start The data

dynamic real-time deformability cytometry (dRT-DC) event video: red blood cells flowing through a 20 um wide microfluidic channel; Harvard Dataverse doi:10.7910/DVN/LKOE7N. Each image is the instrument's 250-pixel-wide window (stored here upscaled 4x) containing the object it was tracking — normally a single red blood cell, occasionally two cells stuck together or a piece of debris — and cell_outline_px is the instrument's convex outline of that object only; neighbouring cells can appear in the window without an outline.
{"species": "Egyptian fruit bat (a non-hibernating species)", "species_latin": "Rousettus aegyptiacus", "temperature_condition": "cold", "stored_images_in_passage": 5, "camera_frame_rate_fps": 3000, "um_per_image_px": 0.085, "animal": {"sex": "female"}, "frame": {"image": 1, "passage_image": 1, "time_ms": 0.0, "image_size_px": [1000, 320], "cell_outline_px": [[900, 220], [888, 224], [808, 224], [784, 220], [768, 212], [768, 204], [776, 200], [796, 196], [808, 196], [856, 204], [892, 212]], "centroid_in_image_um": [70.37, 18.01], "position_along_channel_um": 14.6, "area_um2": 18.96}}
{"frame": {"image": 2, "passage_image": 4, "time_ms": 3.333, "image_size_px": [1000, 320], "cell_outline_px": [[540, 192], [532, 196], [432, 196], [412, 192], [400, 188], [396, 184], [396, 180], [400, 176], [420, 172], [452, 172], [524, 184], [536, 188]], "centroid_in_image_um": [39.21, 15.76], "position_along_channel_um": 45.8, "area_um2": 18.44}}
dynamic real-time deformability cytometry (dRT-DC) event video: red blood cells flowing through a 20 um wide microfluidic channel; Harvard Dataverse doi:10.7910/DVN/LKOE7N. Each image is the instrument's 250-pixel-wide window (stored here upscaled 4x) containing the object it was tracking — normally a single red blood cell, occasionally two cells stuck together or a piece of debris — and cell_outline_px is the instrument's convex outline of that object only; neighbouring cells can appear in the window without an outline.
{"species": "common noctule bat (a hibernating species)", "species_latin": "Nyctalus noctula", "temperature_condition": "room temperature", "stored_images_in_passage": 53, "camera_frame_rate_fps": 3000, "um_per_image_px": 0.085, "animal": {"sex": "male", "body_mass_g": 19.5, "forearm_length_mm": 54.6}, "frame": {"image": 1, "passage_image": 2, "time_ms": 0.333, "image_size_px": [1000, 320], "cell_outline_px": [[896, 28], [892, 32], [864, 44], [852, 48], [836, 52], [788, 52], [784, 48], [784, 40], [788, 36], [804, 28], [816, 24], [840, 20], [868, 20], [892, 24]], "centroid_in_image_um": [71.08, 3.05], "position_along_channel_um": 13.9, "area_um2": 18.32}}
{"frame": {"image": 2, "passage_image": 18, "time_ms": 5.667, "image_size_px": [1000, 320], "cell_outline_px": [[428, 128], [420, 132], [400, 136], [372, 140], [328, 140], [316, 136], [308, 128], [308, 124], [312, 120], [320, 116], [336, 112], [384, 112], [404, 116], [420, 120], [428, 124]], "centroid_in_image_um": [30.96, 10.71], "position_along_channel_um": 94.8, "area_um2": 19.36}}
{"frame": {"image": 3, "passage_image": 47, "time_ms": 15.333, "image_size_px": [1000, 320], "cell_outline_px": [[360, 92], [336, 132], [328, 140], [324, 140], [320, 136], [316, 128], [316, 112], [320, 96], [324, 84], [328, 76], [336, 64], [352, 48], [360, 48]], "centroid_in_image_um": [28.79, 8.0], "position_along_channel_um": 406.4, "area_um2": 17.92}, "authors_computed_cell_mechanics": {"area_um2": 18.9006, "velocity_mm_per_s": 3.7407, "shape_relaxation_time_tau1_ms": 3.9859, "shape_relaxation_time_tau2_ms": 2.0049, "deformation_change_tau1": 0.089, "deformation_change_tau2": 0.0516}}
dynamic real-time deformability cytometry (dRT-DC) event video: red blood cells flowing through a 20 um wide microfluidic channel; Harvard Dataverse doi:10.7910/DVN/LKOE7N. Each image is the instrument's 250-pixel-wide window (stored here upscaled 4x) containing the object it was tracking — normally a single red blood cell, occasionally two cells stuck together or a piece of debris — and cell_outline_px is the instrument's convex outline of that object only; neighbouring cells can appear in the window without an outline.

end The data

=== Problem to work on ===
Repeat the entries above exactly, leaving nothing out.

=== Exercise solution ===
dynamic real-time deformability cytometry (dRT-DC) event video: red blood cells flowing through a 20 um wide microfluidic channel; Harvard Dataverse doi:10.7910/DVN/LKOE7N. Each image is the instrument's 250-pixel-wide window (stored here upscaled 4x) containing the object it was tracking — normally a single red blood cell, occasionally two cells stuck together or a piece of debris — and cell_outline_px is the instrument's convex outline of that object only; neighbouring cells can appear in the window without an outline.
{"species": "Egyptian fruit bat (a non-hibernating species)", "species_latin": "Rousettus aegyptiacus", "temperature_condition": "cold", "stored_images_in_passage": 5, "camera_frame_rate_fps": 3000, "um_per_image_px": 0.085, "animal": {"sex": "female"}, "frame": {"image": 1, "passage_image": 1, "time_ms": 0.0, "image_size_px": [1000, 320], "cell_outline_px": [[900, 220], [888, 224], [808, 224], [784, 220], [768, 212], [768, 204], [776, 200], [796, 196], [808, 196], [856, 204], [892, 212]], "centroid_in_image_um": [70.37, 18.01], "position_along_channel_um": 14.6, "area_um2": 18.96}}
{"frame": {"image": 2, "passage_image": 4, "time_ms": 3.333, "image_size_px": [1000, 320], "cell_outline_px": [[540, 192], [532, 196], [432, 196], [412, 192], [400, 188], [396, 184], [396, 180], [400, 176], [420, 172], [452, 172], [524, 184], [536, 188]], "centroid_in_image_um": [39.21, 15.76], "position_along_channel_um": 45.8, "area_um2": 18.44}}
dynamic real-time deformability cytometry (dRT-DC) event video: red blood cells flowing through a 20 um wide microfluidic channel; Harvard Dataverse doi:10.7910/DVN/LKOE7N. Each image is the instrument's 250-pixel-wide window (stored here upscaled 4x) containing the object it was tracking — normally a single red blood cell, occasionally two cells stuck together or a piece of debris — and cell_outline_px is the instrument's convex outline of that object only; neighbouring cells can appear in the window without an outline.
{"species": "common noctule bat (a hibernating species)", "species_latin": "Nyctalus noctula", "temperature_condition": "room temperature", "stored_images_in_passage": 53, "camera_frame_rate_fps": 3000, "um_per_image_px": 0.085, "animal": {"sex": "male", "body_mass_g": 19.5, "forearm_length_mm": 54.6}, "frame": {"image": 1, "passage_image": 2, "time_ms": 0.333, "image_size_px": [1000, 320], "cell_outline_px": [[896, 28], [892, 32], [864, 44], [852, 48], [836, 52], [788, 52], [784, 48], [784, 40], [788, 36], [804, 28], [816, 24], [840, 20], [868, 20], [892, 24]], "centroid_in_image_um": [71.08, 3.05], "position_along_channel_um": 13.9, "area_um2": 18.32}}
{"frame": {"image": 2, "passage_image": 18, "time_ms": 5.667, "image_size_px": [1000, 320], "cell_outline_px": [[428, 128], [420, 132], [400, 136], [372, 140], [328, 140], [316, 136], [308, 128], [308, 124], [312, 120], [320, 116], [336, 112], [384, 112], [404, 116], [420, 120], [428, 124]], "centroid_in_image_um": [30.96, 10.71], "position_along_channel_um": 94.8, "area_um2": 19.36}}
{"frame": {"image": 3, "passage_image": 47, "time_ms": 15.333, "image_size_px": [1000, 320], "cell_outline_px": [[360, 92], [336, 132], [328, 140], [324, 140], [320, 136], [316, 128], [316, 112], [320, 96], [324, 84], [328, 76], [336, 64], [352, 48], [360, 48]], "centroid_in_image_um": [28.79, 8.0], "position_along_channel_um": 406.4, "area_um2": 17.92}, "authors_computed_cell_mechanics": {"area_um2": 18.9006, "velocity_mm_per_s": 3.7407, "shape_relaxation_time_tau1_ms": 3.9859, "shape_relaxation_time_tau2_ms": 2.0049, "deformation_change_tau1": 0.089, "deformation_change_tau2": 0.0516}}
dynamic real-time deformability cytometry (dRT-DC) event video: red blood cells flowing through a 20 um wide microfluidic channel; Harvard Dataverse doi:10.7910/DVN/LKOE7N. Each image is the instrument's 250-pixel-wide window (stored here upscaled 4x) containing the object it was tracking — normally a single red blood cell, occasionally two cells stuck together or a piece of debris — and cell_outline_px is the instrument's convex outline of that object only; neighbouring cells can appear in the window without an outline.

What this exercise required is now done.